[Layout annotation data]
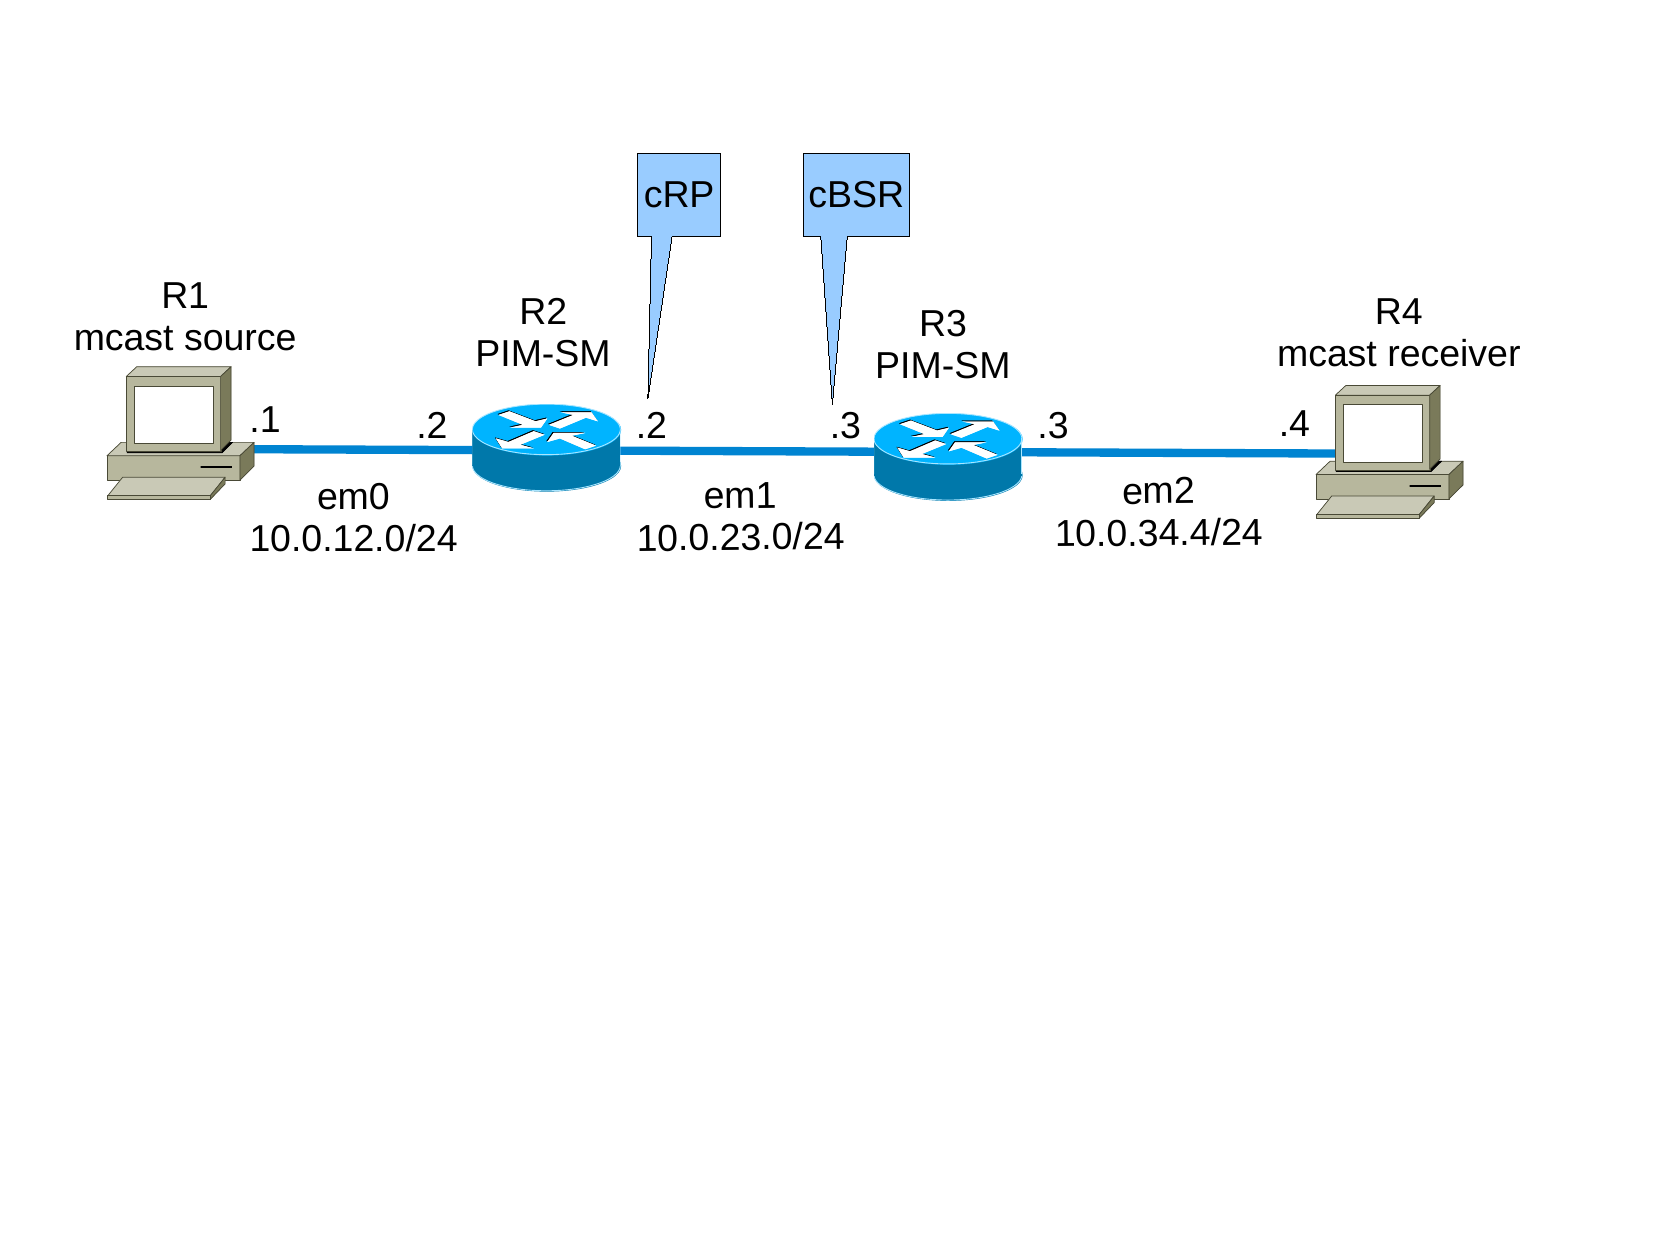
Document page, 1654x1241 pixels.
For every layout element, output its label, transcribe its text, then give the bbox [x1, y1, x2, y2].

picture [874, 477, 1023, 501]
picture [106, 366, 256, 501]
picture [550, 412, 595, 428]
text_box R2 PIM-SM [460, 283, 626, 383]
text_box .2 [621, 396, 693, 454]
picture [886, 413, 938, 424]
text_box R3 PIM-SM [860, 295, 1026, 395]
picture [1315, 384, 1465, 520]
text_box cBSR [803, 153, 910, 405]
picture [473, 454, 622, 492]
picture [548, 433, 594, 448]
text_box R4 mcast receiver [1262, 283, 1536, 383]
text_box em1 10.0.23.0/24 [621, 465, 870, 567]
picture [903, 421, 947, 436]
text_box cRP [637, 153, 721, 399]
text_box em0 10.0.12.0/24 [234, 468, 473, 567]
text_box .3 [1022, 396, 1094, 454]
text_box R1 mcast source [59, 267, 312, 367]
picture [473, 404, 532, 424]
text_box .4 [1263, 395, 1335, 453]
picture [958, 413, 1022, 435]
text_box .1 [234, 391, 306, 449]
text_box .2 [401, 396, 473, 454]
picture [950, 442, 995, 458]
picture [953, 422, 997, 437]
picture [561, 404, 621, 434]
picture [900, 441, 943, 459]
picture [500, 412, 546, 427]
text_box .3 [814, 396, 886, 454]
text_box em2 10.0.34.4/24 [1039, 460, 1300, 563]
picture [498, 432, 542, 450]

What to do:
Print every line of the items above word for word, leaving the pictures out.

Task answer:
Document page, 1654x1241 pixels.
For every layout element, output its label, transcribe its text, then give the bbox [x1, y1, x2, y2].

picture [874, 477, 1023, 501]
picture [106, 366, 256, 501]
picture [550, 412, 595, 428]
text_box R2 PIM-SM [460, 283, 626, 383]
text_box .2 [621, 396, 693, 454]
picture [886, 413, 938, 424]
text_box R3 PIM-SM [860, 295, 1026, 395]
picture [1315, 384, 1465, 520]
text_box cBSR [803, 153, 910, 405]
picture [473, 454, 622, 492]
picture [548, 433, 594, 448]
text_box R4 mcast receiver [1262, 283, 1536, 383]
text_box em1 10.0.23.0/24 [621, 465, 870, 567]
picture [903, 421, 947, 436]
text_box cRP [637, 153, 721, 399]
text_box em0 10.0.12.0/24 [234, 468, 473, 567]
text_box .3 [1022, 396, 1094, 454]
text_box R1 mcast source [59, 267, 312, 367]
picture [473, 404, 532, 424]
text_box .4 [1263, 395, 1335, 453]
picture [958, 413, 1022, 435]
text_box .1 [234, 391, 306, 449]
text_box .2 [401, 396, 473, 454]
picture [950, 442, 995, 458]
picture [953, 422, 997, 437]
picture [561, 404, 621, 434]
picture [900, 441, 943, 459]
picture [500, 412, 546, 427]
text_box .3 [814, 396, 886, 454]
text_box em2 10.0.34.4/24 [1039, 460, 1300, 563]
picture [498, 432, 542, 450]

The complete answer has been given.